Nguyen Binh Khiem (1492-1587)
Victor Hugo (1802-1885)
signatories of the Third Alliance between God and Humankind.
God and Humanity
Dieu et Humanité
Tian Shang Tian Xia
Love and Justice - Amour et Justice - Bo Ai Gong Ping
The figure on the right is Trang Trinh Nguyen Binh Khiem (Thanh Son Dao Si) a highly respected Vietnamese poet and prophet of the 16th Century. He writes in Chinese characters the agreement between God and Humanity. This Agreement also appears in French. These two languages join Eastern and Western Civilisation with the same message. Translated into English these words are "God and Humanity" and "Love and Justice."
This is in essence the Third Alliance, goals that each us are expected to live up to. Holding to this agreement will lead to redemption. These Saints you see before you provide spiritual guidance to the faith and help Caodaists spread the message of the Third Alliance between God and Humanity.

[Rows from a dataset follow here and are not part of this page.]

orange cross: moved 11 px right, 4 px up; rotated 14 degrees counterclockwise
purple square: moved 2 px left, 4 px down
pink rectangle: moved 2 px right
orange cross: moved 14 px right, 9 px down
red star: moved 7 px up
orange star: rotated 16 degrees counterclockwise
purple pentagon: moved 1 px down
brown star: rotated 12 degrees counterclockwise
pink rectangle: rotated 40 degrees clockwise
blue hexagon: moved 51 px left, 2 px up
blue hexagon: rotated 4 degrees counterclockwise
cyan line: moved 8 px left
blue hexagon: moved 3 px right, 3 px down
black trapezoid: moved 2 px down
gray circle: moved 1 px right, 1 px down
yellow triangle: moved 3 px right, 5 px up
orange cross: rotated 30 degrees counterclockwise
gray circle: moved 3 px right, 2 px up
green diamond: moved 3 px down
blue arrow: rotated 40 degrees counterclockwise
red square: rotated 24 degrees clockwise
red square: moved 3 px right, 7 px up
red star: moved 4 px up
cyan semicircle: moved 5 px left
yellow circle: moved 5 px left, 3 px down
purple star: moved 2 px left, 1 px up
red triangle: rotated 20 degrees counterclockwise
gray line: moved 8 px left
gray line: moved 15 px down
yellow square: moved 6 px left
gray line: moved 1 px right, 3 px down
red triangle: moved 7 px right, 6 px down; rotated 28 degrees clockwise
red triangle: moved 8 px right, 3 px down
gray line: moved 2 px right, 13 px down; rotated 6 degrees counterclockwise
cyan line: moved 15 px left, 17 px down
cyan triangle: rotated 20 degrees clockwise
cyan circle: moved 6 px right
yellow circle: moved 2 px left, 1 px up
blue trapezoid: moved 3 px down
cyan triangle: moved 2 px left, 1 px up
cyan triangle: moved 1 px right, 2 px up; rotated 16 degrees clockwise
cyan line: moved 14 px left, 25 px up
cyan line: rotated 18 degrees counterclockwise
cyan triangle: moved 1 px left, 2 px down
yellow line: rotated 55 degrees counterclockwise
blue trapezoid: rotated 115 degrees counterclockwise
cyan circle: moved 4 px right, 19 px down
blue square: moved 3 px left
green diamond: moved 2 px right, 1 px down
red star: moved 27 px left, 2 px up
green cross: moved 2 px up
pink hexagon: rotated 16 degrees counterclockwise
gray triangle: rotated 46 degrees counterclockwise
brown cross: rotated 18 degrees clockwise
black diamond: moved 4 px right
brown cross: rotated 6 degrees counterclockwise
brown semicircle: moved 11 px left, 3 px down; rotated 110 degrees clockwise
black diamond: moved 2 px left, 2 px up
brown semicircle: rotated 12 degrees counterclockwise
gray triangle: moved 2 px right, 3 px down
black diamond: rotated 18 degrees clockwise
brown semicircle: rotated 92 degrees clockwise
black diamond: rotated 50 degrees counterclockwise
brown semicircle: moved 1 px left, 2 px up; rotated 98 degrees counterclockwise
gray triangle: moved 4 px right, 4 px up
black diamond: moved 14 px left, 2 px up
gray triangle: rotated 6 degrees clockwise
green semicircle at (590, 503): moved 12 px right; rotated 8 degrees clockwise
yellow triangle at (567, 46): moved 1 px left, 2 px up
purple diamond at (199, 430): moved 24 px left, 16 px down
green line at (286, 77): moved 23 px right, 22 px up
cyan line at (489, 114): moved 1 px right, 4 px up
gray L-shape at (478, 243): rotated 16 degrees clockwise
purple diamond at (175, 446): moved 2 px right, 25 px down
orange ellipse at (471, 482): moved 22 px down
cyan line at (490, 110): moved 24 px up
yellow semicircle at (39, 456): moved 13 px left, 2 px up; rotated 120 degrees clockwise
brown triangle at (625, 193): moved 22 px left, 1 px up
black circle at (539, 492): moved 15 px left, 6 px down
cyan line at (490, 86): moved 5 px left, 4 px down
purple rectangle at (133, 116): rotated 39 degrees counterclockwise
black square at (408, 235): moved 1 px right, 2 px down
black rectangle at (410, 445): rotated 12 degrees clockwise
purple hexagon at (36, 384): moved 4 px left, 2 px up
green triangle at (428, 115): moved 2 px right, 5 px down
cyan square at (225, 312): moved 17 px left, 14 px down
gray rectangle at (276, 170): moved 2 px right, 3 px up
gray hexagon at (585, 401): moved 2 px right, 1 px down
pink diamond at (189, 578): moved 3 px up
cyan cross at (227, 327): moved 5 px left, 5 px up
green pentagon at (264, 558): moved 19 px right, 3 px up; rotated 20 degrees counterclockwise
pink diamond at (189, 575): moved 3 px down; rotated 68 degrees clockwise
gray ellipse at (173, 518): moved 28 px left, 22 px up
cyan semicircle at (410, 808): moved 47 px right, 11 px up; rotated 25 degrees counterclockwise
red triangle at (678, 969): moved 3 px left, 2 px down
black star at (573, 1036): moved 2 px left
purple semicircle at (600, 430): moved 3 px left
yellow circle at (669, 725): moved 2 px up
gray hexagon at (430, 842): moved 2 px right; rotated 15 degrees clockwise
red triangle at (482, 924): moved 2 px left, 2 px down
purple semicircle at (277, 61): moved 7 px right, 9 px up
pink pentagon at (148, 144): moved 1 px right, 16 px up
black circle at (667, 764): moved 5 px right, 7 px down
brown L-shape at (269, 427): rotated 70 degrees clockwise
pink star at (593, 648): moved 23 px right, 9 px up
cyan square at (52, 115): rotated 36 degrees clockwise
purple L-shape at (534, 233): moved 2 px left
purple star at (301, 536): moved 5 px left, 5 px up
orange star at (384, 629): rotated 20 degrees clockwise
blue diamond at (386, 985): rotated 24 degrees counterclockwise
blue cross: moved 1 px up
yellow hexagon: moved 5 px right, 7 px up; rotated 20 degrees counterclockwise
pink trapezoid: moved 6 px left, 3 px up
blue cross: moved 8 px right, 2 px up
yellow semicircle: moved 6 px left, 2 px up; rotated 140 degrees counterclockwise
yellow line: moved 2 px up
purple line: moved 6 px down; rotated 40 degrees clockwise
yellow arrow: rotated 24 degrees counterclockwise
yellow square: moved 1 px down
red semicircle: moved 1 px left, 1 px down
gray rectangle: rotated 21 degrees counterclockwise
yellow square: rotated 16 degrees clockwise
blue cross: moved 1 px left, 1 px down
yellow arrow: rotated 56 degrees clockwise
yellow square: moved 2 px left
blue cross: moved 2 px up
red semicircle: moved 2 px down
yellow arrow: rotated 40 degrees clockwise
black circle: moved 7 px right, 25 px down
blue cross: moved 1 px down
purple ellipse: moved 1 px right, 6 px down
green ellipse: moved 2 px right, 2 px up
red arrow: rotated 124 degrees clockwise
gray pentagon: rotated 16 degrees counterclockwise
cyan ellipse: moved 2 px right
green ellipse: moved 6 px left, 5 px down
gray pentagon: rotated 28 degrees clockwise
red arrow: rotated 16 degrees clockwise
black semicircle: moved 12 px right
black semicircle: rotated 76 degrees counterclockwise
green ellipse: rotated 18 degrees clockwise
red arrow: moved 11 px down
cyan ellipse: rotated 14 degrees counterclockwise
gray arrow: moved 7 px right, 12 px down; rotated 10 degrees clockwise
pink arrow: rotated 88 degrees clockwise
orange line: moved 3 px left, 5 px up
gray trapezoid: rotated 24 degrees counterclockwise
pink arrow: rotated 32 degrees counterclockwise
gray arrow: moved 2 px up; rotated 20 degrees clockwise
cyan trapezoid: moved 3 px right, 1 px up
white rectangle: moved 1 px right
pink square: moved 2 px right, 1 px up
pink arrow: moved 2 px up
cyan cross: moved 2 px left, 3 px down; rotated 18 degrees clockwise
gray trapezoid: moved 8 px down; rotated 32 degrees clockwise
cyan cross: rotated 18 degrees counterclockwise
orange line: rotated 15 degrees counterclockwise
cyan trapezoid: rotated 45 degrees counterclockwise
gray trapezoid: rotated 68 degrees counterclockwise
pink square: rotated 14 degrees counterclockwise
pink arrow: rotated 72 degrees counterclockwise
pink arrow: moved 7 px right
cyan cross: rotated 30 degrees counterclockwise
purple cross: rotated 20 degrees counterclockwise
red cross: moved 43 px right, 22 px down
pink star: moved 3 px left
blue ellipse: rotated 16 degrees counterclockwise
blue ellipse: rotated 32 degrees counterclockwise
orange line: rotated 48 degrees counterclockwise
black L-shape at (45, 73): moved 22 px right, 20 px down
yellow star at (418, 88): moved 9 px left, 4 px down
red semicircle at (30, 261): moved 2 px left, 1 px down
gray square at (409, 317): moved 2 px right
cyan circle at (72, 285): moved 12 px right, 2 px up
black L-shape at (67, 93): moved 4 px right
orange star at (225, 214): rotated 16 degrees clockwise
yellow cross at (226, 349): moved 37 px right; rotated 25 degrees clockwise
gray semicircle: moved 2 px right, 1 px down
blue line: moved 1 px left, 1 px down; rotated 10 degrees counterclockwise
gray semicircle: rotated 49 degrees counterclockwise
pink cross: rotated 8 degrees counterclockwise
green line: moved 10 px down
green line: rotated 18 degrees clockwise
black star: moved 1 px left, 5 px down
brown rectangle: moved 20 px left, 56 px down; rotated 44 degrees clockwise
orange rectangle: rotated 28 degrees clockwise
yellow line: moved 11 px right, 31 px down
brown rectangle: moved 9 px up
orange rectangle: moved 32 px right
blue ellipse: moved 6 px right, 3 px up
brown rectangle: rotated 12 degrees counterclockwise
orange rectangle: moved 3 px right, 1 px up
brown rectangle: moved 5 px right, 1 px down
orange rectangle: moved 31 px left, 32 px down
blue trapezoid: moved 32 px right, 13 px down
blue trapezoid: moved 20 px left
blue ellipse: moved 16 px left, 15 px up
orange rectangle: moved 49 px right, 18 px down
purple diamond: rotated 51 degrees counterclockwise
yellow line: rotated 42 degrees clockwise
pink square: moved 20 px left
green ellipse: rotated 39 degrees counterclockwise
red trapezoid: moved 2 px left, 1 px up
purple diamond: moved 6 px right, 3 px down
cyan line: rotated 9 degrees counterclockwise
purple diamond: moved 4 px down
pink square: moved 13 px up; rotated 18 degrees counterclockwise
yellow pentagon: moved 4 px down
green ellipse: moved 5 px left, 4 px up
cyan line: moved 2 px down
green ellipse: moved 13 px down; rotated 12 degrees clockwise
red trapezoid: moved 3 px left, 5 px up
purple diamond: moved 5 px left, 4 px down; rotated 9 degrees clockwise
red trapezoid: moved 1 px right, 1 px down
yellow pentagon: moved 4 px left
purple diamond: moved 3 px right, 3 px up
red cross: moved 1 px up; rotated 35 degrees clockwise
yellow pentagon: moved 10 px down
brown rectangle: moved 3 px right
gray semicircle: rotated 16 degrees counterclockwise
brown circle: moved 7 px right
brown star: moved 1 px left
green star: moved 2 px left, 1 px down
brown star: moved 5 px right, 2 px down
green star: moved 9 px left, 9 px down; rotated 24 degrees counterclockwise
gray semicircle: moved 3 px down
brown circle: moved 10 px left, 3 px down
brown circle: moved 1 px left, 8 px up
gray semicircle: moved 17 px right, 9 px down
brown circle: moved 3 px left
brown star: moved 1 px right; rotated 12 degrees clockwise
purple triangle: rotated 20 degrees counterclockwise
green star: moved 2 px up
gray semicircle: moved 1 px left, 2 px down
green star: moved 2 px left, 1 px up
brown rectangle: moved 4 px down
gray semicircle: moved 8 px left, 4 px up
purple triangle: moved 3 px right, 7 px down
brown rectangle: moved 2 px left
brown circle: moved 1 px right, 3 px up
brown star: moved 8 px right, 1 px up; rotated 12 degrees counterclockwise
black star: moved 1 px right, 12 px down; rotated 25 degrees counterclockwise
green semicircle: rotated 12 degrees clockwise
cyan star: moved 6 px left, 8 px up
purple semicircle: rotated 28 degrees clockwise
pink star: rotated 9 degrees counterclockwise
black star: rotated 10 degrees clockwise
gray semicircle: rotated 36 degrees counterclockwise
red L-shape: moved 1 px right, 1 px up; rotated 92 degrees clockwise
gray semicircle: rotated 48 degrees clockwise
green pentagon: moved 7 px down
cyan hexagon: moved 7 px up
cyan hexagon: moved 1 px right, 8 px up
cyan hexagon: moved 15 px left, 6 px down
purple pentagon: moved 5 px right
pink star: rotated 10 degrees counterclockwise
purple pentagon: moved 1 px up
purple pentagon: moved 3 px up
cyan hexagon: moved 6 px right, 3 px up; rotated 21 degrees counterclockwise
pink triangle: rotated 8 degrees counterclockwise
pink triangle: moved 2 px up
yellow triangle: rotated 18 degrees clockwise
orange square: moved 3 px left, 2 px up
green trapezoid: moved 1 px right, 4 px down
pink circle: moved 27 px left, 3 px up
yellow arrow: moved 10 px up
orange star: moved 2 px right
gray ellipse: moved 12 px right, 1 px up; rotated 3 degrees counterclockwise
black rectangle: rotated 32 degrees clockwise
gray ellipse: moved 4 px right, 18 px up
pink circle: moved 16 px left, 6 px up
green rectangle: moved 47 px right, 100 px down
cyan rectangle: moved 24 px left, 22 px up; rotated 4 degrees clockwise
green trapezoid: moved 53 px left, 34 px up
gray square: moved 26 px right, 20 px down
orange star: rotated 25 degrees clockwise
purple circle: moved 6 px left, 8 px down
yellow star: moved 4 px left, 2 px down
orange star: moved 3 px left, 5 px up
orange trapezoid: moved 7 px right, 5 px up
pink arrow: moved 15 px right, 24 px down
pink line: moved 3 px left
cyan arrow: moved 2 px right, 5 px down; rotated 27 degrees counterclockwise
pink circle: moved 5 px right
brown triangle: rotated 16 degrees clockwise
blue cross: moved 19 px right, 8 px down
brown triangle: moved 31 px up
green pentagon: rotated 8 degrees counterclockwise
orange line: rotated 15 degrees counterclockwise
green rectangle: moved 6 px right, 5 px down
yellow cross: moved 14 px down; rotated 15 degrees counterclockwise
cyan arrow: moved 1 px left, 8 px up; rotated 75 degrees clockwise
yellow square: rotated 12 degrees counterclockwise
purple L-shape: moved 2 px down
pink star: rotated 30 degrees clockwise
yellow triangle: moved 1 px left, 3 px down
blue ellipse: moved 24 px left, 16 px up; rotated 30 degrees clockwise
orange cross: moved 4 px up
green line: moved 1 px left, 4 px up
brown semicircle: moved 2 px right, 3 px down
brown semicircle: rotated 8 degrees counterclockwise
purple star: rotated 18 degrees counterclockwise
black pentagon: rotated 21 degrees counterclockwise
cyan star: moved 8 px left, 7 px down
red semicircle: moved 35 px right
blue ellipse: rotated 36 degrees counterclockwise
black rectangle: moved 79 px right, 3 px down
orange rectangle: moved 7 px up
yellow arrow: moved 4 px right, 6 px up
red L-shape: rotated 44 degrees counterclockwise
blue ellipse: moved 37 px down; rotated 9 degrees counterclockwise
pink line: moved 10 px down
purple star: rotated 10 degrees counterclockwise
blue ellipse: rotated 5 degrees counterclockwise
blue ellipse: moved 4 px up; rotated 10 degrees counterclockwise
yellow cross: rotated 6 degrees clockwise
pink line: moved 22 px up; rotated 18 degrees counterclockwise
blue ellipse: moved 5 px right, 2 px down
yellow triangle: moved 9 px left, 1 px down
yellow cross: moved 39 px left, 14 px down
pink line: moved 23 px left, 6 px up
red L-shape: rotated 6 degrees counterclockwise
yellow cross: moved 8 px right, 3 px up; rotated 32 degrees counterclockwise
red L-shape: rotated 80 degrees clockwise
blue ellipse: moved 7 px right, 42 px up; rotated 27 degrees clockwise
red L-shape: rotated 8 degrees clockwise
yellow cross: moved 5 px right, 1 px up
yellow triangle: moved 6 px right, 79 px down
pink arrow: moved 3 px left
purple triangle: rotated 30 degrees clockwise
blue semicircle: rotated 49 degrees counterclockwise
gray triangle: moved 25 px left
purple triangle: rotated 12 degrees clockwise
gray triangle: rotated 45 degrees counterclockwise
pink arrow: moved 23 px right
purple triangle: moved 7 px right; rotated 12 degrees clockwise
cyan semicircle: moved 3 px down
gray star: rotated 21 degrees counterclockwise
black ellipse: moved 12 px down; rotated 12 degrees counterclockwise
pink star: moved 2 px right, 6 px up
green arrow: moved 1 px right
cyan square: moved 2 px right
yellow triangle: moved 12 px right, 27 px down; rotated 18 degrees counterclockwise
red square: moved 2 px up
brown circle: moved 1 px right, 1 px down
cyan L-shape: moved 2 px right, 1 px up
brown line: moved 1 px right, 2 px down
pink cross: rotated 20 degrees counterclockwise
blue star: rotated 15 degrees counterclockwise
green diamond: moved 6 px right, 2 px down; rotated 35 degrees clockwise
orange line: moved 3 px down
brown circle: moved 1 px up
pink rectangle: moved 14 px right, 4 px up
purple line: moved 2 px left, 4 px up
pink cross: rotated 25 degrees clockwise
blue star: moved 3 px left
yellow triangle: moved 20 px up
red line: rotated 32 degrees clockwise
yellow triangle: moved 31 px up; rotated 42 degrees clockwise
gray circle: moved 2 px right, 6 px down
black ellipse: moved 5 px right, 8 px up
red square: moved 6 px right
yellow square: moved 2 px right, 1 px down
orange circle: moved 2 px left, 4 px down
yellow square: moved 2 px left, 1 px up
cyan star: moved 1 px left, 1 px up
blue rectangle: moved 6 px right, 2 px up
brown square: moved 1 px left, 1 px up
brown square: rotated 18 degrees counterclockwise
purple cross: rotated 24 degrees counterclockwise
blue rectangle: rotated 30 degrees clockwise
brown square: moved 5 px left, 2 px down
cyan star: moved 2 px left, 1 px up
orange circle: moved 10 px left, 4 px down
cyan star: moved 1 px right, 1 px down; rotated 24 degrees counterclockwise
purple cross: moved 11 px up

The story of how this mural (at the Great Divine Temple, Tay Ninh Holy See) came to be is complex but interesting. Initially the Ho Phap instructed workers to build the frame, which is 1.9 metres wide and 2.8 metres high, but at the time he had no idea of what was to be painted in it. Le Minh Tong, the artist, was in gaol for political agitation. When he was released, the Spiritual Pope Ly Thai Bach / Li Tai Pe, directed the Ho Phap to this painter. Discussions between the Ho Phap and the painter gave the mural its present form.
On the 11 August 1948 the mural was taken with great ceremony to the Great Divine Temple. In a special ceremony the Ho Phap had to draw the spirits of these three saints into the painting. Not knowing which of the nine heavens these spirits might be residing in, the Ho Phap had to light nine incense sticks and moving from figure to figure directed their saintly energies into their respective representations.